#### [Document passage]
■ ■ ■ ■ ■ ■ ■

John Boorman in flashback

The director reflects on his career and his sequel to Hope And Glory.

by Richard Mowe

John Boorman: "the relationship between memory and imagination is very mysterious.”
John Boorman: "the relationship between memory and imagination is very mysterious.” Photo: Richard Mowe

John Boorman, the British director who made some of cinema’s most seminal films (Point Blank, Deliverance, Excalibur, Hell In The Pacific) has returned to the fray at 82 with Queen And Country, an autobiographical companion piece to his Oscar winning Hope And Glory.

Richard Mowe: How close is the film to your memories of the time and did you almost become an accidental filmmaker?

John Boorman: Very close. All the incidents in the film occurred to me and all the characters were people I knew and met at the time. When I came out of the Army, I got a job as a trainee film editor. I thought I could be very happy being a film editor for the rest of my life. But then I moved to Southern Television, and there, as a director-editor, I was directing short films; and then I was running this daily programme there; and then the BBC headhunted me, and I went and made documentaries in Bristol. I got very confident about using the camera and how to put things together.

RM: Did you always have it in mind to do this second film to follow on from Hope And Glory?

JB: I did not think of it at the time because I always felt that the Fifties were a very dreary time. I was still smarting and paying for my experiences in the Army and I did not want to deal with it at all. It was only recently when I was looking back that I had second thoughts – the Fifties was a period of tremendous change. It was the end of the British Empire and England was becoming a different place. We the younger generation at the time could see that and understood whereas the older ones were hanging on to the past. I felt that it was an important period and worth looking at.

■ ■ ■ ■ ■ ■ ■

#### [Dataset extract]

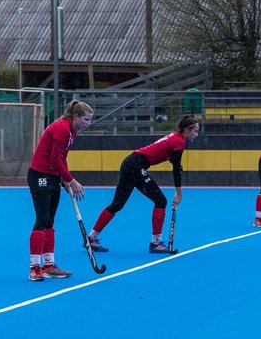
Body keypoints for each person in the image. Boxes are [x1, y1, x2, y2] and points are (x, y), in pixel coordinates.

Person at [86, 115, 201, 254]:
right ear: (187, 130)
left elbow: (169, 157)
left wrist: (175, 164)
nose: (197, 134)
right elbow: (176, 170)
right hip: (136, 165)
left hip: (130, 163)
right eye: (195, 131)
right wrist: (179, 194)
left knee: (117, 204)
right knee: (160, 200)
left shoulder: (175, 136)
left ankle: (91, 238)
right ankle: (156, 243)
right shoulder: (179, 141)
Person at [26, 100, 93, 281]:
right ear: (76, 116)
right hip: (40, 174)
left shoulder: (72, 131)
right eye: (86, 120)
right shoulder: (62, 128)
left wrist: (64, 178)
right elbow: (55, 159)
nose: (88, 124)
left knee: (49, 221)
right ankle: (34, 268)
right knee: (41, 220)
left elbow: (62, 158)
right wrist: (72, 181)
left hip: (53, 175)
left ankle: (49, 265)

■ ■ ■ ■ ■ ■ ■

#### [Exercise objective]
Please explain, using the Boorman interview above, why he at first had no thought of a follow-up to Hope And Glory and why he later judged the period worth a film.

#### [Exercise response]
At first he saw the Fifties as a very dreary time, and he was still smarting and paying for his experiences in the Army, so he did not want to deal with it at all. Looking back recently, he realized the Fifties were a period of tremendous change: the end of the British Empire, with England becoming a different place, which his younger generation saw and understood while the older ones clung to the past.